#### [Records for this task]
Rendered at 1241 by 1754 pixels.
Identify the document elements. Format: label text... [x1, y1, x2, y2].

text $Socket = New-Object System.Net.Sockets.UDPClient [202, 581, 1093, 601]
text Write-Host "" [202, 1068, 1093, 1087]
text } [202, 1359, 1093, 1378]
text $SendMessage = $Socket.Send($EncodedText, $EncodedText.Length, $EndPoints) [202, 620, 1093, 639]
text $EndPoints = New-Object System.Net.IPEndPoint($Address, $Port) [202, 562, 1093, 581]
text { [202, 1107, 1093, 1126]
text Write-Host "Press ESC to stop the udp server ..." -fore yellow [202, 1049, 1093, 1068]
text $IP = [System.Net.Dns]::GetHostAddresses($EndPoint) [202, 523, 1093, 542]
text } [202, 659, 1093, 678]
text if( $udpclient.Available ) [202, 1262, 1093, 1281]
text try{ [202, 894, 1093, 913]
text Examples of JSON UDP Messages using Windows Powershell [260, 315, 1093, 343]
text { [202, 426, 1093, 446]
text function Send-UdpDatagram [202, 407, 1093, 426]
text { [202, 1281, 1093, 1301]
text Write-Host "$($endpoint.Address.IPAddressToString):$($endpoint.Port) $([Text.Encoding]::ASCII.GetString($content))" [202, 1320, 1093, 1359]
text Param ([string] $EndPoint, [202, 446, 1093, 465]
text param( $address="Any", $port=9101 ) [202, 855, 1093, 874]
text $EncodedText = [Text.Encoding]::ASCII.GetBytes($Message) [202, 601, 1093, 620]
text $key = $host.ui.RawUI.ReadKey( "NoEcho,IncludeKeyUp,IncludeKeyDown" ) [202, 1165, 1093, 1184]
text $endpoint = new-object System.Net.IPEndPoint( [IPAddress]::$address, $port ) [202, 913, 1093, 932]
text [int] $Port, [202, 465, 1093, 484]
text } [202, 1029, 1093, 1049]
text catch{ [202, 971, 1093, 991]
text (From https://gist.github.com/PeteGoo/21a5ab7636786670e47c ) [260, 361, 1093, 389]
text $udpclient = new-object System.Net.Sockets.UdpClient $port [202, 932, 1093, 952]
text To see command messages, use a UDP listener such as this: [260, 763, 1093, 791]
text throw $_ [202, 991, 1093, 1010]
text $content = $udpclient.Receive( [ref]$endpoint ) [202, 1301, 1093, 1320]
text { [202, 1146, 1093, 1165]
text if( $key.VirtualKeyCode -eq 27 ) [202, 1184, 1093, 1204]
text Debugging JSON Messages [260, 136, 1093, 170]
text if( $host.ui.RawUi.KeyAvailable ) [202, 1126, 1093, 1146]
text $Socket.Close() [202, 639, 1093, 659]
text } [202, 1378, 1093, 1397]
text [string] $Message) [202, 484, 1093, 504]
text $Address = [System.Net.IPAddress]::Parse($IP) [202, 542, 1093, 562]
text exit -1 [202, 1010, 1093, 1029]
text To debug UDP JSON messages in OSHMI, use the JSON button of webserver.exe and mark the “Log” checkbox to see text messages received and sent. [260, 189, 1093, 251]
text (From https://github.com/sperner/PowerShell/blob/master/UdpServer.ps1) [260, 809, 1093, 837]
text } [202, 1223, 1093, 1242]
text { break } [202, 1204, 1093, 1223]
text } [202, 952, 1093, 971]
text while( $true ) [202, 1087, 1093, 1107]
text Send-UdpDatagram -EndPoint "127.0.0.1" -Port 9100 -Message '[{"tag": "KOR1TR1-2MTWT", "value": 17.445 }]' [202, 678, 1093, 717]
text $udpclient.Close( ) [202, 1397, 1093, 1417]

#### [What the task requires]
Please swap "pixels" for "points" in the stretch from the start of the lines through the line containing "Identify the document", and give only those lines back with everything else unchanged.

#### [Answer below]
Rendered at 1241 by 1754 points.
Identify the document elements. Format: label text... [x1, y1, x2, y2].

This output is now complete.